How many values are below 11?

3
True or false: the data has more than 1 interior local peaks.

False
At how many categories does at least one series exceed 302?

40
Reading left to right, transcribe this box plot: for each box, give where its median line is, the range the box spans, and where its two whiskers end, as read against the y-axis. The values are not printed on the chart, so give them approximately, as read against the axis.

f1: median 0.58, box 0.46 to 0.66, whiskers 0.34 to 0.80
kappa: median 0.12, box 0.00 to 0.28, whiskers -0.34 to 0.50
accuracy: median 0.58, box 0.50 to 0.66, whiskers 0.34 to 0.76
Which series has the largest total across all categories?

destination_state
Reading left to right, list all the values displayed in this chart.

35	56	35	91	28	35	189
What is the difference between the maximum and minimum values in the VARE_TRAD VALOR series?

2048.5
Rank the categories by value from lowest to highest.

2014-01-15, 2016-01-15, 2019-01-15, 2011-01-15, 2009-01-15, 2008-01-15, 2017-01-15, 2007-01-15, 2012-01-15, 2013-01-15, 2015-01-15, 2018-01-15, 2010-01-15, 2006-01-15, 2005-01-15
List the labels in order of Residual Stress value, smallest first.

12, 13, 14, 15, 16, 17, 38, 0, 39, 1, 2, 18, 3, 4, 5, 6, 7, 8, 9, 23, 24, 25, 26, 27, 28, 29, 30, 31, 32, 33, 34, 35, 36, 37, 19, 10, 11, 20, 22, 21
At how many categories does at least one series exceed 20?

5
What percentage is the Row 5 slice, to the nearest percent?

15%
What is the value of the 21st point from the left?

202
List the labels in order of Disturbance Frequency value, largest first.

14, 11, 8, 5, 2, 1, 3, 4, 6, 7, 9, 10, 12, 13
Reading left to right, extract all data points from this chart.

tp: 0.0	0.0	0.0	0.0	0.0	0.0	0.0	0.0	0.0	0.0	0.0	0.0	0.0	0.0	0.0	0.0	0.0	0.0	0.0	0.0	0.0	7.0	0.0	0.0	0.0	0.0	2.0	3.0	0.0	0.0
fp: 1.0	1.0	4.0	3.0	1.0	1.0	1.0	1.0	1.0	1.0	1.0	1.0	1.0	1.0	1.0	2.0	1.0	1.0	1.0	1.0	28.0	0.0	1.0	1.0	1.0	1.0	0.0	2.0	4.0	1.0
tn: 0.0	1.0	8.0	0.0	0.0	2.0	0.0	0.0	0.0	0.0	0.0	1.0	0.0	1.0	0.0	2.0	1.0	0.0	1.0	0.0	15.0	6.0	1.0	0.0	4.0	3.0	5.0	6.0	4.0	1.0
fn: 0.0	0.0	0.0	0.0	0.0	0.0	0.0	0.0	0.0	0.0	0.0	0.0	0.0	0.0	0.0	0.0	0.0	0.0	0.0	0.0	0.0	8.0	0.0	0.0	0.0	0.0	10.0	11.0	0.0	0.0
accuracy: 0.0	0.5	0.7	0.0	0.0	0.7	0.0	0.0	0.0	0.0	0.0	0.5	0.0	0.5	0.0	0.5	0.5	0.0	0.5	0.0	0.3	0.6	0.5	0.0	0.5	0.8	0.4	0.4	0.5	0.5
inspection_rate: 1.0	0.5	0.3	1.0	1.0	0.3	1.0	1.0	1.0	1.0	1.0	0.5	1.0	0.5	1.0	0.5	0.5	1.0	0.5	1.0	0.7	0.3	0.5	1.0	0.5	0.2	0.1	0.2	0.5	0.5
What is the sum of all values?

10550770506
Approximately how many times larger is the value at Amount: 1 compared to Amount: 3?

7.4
· · ·
Can you give the entries above again, replacing each "categories" with "groups" and leaving everything else unchanged?

Answer to this task
How many values are below 11?

3
True or false: the data has more than 1 interior local peaks.

False
At how many groups does at least one series exceed 302?

40
Reading left to right, transcribe this box plot: for each box, give where its median line is, the range the box spans, and where its two whiskers end, as read against the y-axis. The values are not printed on the chart, so give them approximately, as read against the axis.

f1: median 0.58, box 0.46 to 0.66, whiskers 0.34 to 0.80
kappa: median 0.12, box 0.00 to 0.28, whiskers -0.34 to 0.50
accuracy: median 0.58, box 0.50 to 0.66, whiskers 0.34 to 0.76
Which series has the largest total across all groups?

destination_state
Reading left to right, list all the values displayed in this chart.

35	56	35	91	28	35	189
What is the difference between the maximum and minimum values in the VARE_TRAD VALOR series?

2048.5
Rank the groups by value from lowest to highest.

2014-01-15, 2016-01-15, 2019-01-15, 2011-01-15, 2009-01-15, 2008-01-15, 2017-01-15, 2007-01-15, 2012-01-15, 2013-01-15, 2015-01-15, 2018-01-15, 2010-01-15, 2006-01-15, 2005-01-15
List the labels in order of Residual Stress value, smallest first.

12, 13, 14, 15, 16, 17, 38, 0, 39, 1, 2, 18, 3, 4, 5, 6, 7, 8, 9, 23, 24, 25, 26, 27, 28, 29, 30, 31, 32, 33, 34, 35, 36, 37, 19, 10, 11, 20, 22, 21
At how many groups does at least one series exceed 20?

5
What percentage is the Row 5 slice, to the nearest percent?

15%
What is the value of the 21st point from the left?

202
List the labels in order of Disturbance Frequency value, largest first.

14, 11, 8, 5, 2, 1, 3, 4, 6, 7, 9, 10, 12, 13
Reading left to right, extract all data points from this chart.

tp: 0.0	0.0	0.0	0.0	0.0	0.0	0.0	0.0	0.0	0.0	0.0	0.0	0.0	0.0	0.0	0.0	0.0	0.0	0.0	0.0	0.0	7.0	0.0	0.0	0.0	0.0	2.0	3.0	0.0	0.0
fp: 1.0	1.0	4.0	3.0	1.0	1.0	1.0	1.0	1.0	1.0	1.0	1.0	1.0	1.0	1.0	2.0	1.0	1.0	1.0	1.0	28.0	0.0	1.0	1.0	1.0	1.0	0.0	2.0	4.0	1.0
tn: 0.0	1.0	8.0	0.0	0.0	2.0	0.0	0.0	0.0	0.0	0.0	1.0	0.0	1.0	0.0	2.0	1.0	0.0	1.0	0.0	15.0	6.0	1.0	0.0	4.0	3.0	5.0	6.0	4.0	1.0
fn: 0.0	0.0	0.0	0.0	0.0	0.0	0.0	0.0	0.0	0.0	0.0	0.0	0.0	0.0	0.0	0.0	0.0	0.0	0.0	0.0	0.0	8.0	0.0	0.0	0.0	0.0	10.0	11.0	0.0	0.0
accuracy: 0.0	0.5	0.7	0.0	0.0	0.7	0.0	0.0	0.0	0.0	0.0	0.5	0.0	0.5	0.0	0.5	0.5	0.0	0.5	0.0	0.3	0.6	0.5	0.0	0.5	0.8	0.4	0.4	0.5	0.5
inspection_rate: 1.0	0.5	0.3	1.0	1.0	0.3	1.0	1.0	1.0	1.0	1.0	0.5	1.0	0.5	1.0	0.5	0.5	1.0	0.5	1.0	0.7	0.3	0.5	1.0	0.5	0.2	0.1	0.2	0.5	0.5
What is the sum of all values?

10550770506
Approximately how many times larger is the value at Amount: 1 compared to Amount: 3?

7.4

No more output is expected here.